We in the USA have had decades of
dedicated self-aggrandizement and programmatic selfishness since the
late 1970's, touted as the highest level of human civilization in the
history of the world. The fundamental current struggle in USA
politics and cultural life is, I believe, to defeat the competitive
world-view.
Maxwell Perkins has a classic statement
on it in “A Letter to Van Wyck Brooks” where he says,
among many other good things:
“The
qualities of competition are selfish, brutal, beast-like qualities as
compared with the softer, generous qualities whose presence in a man
handicaps him under the competitive regime...”
I can not reproduce the whole letter
here, but it can be found in his book, “Editor to Author, The
Letters of Maxwell E. Perkins,” or reproduced in “TheBitch-Goddess Success.”
This latter book, “The
Bitch-Goddess Success: Variations on an American Theme by Alexis de
Tocqueville, Washington Allston, Henry David Thoreau, Walt Whitman,
William James, Louis Sullivan, Charles Ives, Vachel Lindsay, Maxwell
E. Perkins, W.H. Auden, John F. Kennedy, George F. Kennan,”
is, by the way, just an absolute jewel of a book.

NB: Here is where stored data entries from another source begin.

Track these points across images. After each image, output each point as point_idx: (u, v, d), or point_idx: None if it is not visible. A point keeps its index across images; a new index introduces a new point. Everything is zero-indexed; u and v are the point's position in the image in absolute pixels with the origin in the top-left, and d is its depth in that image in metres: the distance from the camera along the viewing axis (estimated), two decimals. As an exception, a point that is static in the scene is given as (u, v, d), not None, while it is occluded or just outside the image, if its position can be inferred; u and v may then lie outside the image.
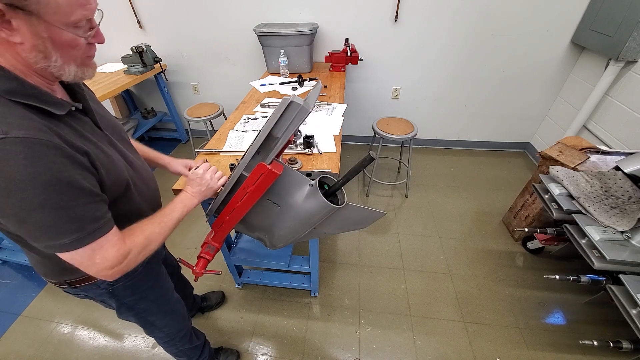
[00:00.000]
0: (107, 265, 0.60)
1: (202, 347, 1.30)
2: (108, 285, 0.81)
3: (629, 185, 1.31)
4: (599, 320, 1.54)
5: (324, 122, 1.55)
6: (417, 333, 1.52)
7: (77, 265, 0.58)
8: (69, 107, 0.58)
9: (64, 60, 0.53)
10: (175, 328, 1.09)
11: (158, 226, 0.69)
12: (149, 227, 0.68)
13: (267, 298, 1.70)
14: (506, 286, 1.71)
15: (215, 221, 0.82)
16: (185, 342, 1.18)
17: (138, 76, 2.40)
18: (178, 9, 2.40)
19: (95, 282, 0.79)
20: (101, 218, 0.58)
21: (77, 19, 0.50)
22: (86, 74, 0.59)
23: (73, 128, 0.59)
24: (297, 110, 0.63)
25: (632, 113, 1.83)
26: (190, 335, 1.20)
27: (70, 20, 0.49)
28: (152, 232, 0.68)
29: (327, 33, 2.39)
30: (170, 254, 1.28)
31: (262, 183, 0.67)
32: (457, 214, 2.20)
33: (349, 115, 2.76)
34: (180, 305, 1.10)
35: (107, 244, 0.59)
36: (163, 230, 0.70)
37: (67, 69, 0.54)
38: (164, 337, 1.10)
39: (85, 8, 0.51)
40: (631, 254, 1.13)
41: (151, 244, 0.67)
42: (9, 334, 1.59)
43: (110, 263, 0.60)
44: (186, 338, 1.17)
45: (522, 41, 2.25)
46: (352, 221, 0.79)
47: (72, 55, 0.54)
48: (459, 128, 2.83)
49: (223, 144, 1.37)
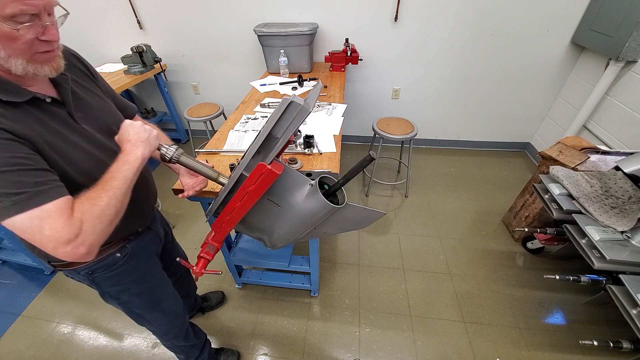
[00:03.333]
0: (60, 239, 0.55)
1: (201, 346, 1.29)
2: (87, 273, 0.82)
3: (629, 185, 1.31)
4: (599, 320, 1.54)
5: (324, 122, 1.55)
6: (417, 333, 1.52)
7: (28, 238, 0.55)
8: (30, 96, 0.60)
9: (8, 53, 0.54)
10: (166, 324, 1.09)
11: (103, 191, 0.61)
12: (93, 194, 0.61)
13: (267, 298, 1.70)
14: (506, 286, 1.71)
15: (215, 221, 0.82)
16: (180, 340, 1.17)
17: (138, 76, 2.40)
18: (178, 9, 2.40)
19: (75, 268, 0.80)
20: (44, 183, 0.56)
21: (13, 12, 0.50)
22: (39, 70, 0.58)
23: (34, 116, 0.61)
24: (297, 110, 0.63)
25: (632, 113, 1.83)
26: (186, 334, 1.18)
27: (4, 13, 0.50)
28: (98, 197, 0.60)
29: (327, 33, 2.39)
30: (178, 247, 1.27)
31: (262, 183, 0.67)
32: (457, 214, 2.20)
33: (349, 115, 2.76)
34: (173, 303, 1.08)
35: (55, 212, 0.55)
36: (114, 193, 0.62)
37: (13, 62, 0.55)
38: (155, 330, 1.10)
39: (23, 3, 0.51)
40: (631, 254, 1.13)
41: (105, 212, 0.60)
42: (9, 334, 1.59)
43: (61, 235, 0.55)
44: (181, 336, 1.16)
45: (522, 41, 2.25)
46: (352, 221, 0.78)
47: (15, 49, 0.54)
48: (459, 128, 2.83)
49: (223, 144, 1.37)
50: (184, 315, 1.16)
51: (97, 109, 0.75)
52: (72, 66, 0.74)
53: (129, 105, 0.93)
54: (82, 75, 0.77)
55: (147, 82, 2.82)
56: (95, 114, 0.74)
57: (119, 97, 0.90)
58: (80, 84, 0.74)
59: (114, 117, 0.79)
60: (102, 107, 0.77)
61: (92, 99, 0.75)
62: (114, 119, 0.79)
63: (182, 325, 1.16)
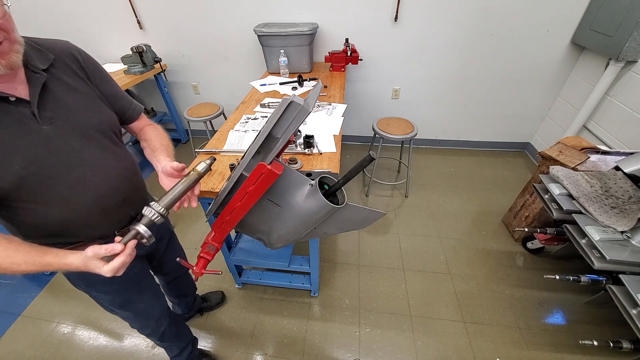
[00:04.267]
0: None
1: (182, 347, 1.28)
2: None
3: (629, 185, 1.31)
4: (599, 320, 1.54)
5: (324, 122, 1.55)
6: (417, 333, 1.52)
7: None
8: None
9: None
10: (137, 323, 1.08)
11: (24, 262, 0.64)
12: (12, 255, 0.63)
13: (267, 298, 1.70)
14: (506, 286, 1.71)
15: (215, 221, 0.82)
16: (154, 339, 1.17)
17: (138, 76, 2.40)
18: (178, 9, 2.40)
19: None
20: None
21: None
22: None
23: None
24: (297, 110, 0.63)
25: (632, 113, 1.82)
26: (162, 336, 1.15)
27: None
28: (14, 262, 0.63)
29: (327, 33, 2.39)
30: (176, 249, 1.23)
31: (262, 183, 0.67)
32: (457, 214, 2.20)
33: (349, 115, 2.76)
34: (147, 307, 1.05)
35: None
36: (27, 267, 0.64)
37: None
38: (130, 324, 1.09)
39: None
40: (631, 254, 1.13)
41: (7, 271, 0.64)
42: (9, 334, 1.59)
43: None
44: (155, 336, 1.15)
45: (522, 41, 2.25)
46: (352, 221, 0.78)
47: None
48: (459, 128, 2.83)
49: (223, 144, 1.37)
50: (161, 319, 1.12)
51: (74, 109, 0.72)
52: (61, 64, 0.73)
53: (131, 107, 0.90)
54: (72, 74, 0.74)
55: (147, 82, 2.81)
56: (71, 115, 0.71)
57: (121, 98, 0.87)
58: (64, 82, 0.72)
59: (97, 119, 0.76)
60: (83, 108, 0.74)
61: (74, 98, 0.73)
62: (97, 120, 0.76)
63: (157, 328, 1.12)
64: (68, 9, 2.48)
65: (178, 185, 0.72)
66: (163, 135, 0.93)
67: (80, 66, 0.77)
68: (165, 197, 0.70)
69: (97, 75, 0.81)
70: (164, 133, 0.95)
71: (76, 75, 0.76)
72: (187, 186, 0.72)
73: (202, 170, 0.74)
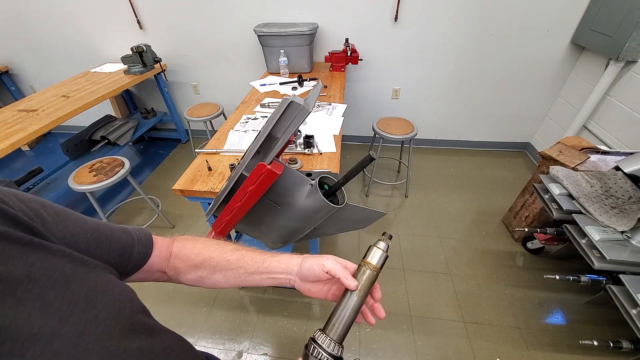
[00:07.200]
0: None
1: None
2: None
3: (629, 185, 1.31)
4: (599, 320, 1.54)
5: (324, 122, 1.55)
6: (417, 333, 1.52)
7: None
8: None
9: None
10: None
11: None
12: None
13: (267, 298, 1.70)
14: (506, 286, 1.71)
15: (215, 221, 0.82)
16: None
17: (138, 76, 2.40)
18: (178, 9, 2.40)
19: None
20: None
21: None
22: None
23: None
24: (297, 110, 0.63)
25: (632, 113, 1.82)
26: None
27: None
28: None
29: (327, 33, 2.39)
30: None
31: (262, 183, 0.67)
32: (457, 214, 2.20)
33: (349, 115, 2.76)
34: None
35: None
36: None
37: None
38: None
39: None
40: (631, 254, 1.13)
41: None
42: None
43: None
44: None
45: (522, 41, 2.25)
46: (352, 221, 0.78)
47: None
48: (459, 128, 2.83)
49: (223, 144, 1.37)
50: None
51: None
52: None
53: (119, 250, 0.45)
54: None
55: (147, 82, 2.81)
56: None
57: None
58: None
59: None
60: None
61: None
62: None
63: None
64: (68, 9, 2.47)
65: (351, 298, 0.47)
66: (212, 240, 0.64)
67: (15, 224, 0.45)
68: (334, 322, 0.44)
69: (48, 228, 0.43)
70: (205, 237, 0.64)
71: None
72: (364, 295, 0.48)
73: (379, 262, 0.49)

I have given away
more copies of that book than any other over the course of my life. I
even had a clergyman steal one my copies.
You see, that's another inherent fault
in competition. It's a “bitch-goddess” in that you can never
“win” it. There is always going to be someone ahead of, in front
of, better than, having more money, smarter, greater, than you! Here
is what they say these days: “Good luck with that.”